London is the exhibition’s final stop on a decade-long tour of 14 cities in 11 countries. It has been reconfigured and expanded with 90 new objects for its run in the British capital, where Burton has lived for a quarter century.

The show includes early drawings and oddities, including a competition-winning “crush litter” sign a teenage Burton designed for Burbank garbage trucks. There’s also a recreation of Burton’s studio, down to the trays of paints and “Curse of Frankenstein” mug full of pencils.

Alongside hundreds of drawings, there are props, puppets, set designs and iconic costumes, including Johnny Depp’s “Edward Scissorhands” talons and the black latex Catwoman costume worn by Michelle Pfeiffer in “Batman.”

“We had very generous access to Tim’s archive in London, stuffed full of thousands of drawings, storyboards from stop-motion films, sketches, character notes, poems,” said exhibition curator Maria McLintock. “And how to synthesize such a wide ranging and meandering career within one exhibition was a fun challenge — but definitely a challenge.”

Seeing it has not been a wholly fun experience for Burton, who said he’s unable to look too closely at the items on display.

“It’s like seeing your dirty laundry put on the walls,” he said. “It’s quite amazing. It’s a bit overwhelming.”

Burton, whose long-awaited horror-comedy sequel “Beetlejuice Beetlejuice” opened at the Venice Film Festival in August, is currently filming the second series of Netflix’ Addams Family-themed series “Wednesday.”

These days he is a major Hollywood director whose American gothic style has spawned an adjective – “Burtoneqsue.” But he still feels like an outsider.

“Once you feel that way, it never leaves you,” he said.

“Each film I did was a struggle,” he added, noting that early films like “Pee-wee’s Big Adventure” from 1985 and “Beetlejuice” in 1988 received some negative reviews. “It seems like it was a pleasant, fine, easy journey, but each one leaves its emotional scars.”

McLintock said Burton “is a deeply emotional filmmaker."
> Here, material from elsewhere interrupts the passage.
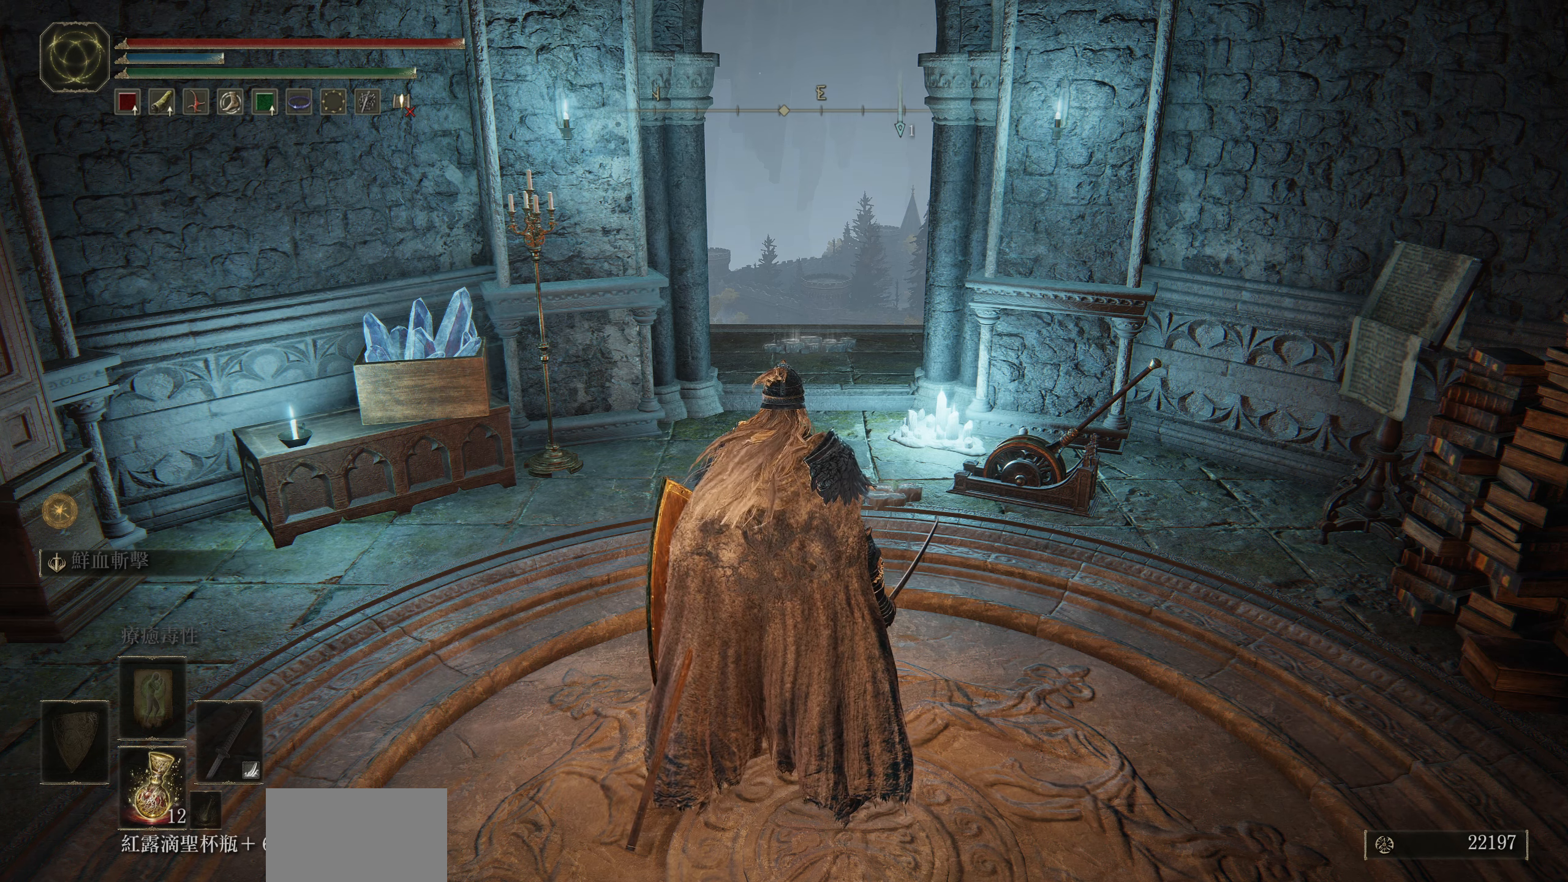
{"buttons": [], "left_stick": "center", "right_stick": "center", "events": []}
“I think that’s what drew me to his films as a child,” she said. "He really celebrates the misunderstood outcast, the benevolent monster. So it’s been quite a weird but fun experience spending so much time in his brain and his creative process.

“His films are often called dark,” she added. “I don’t agree with that. And if they are dark, there’s a very much a kind of hope in the darkness. You always want to hang out in the darkness in his films.”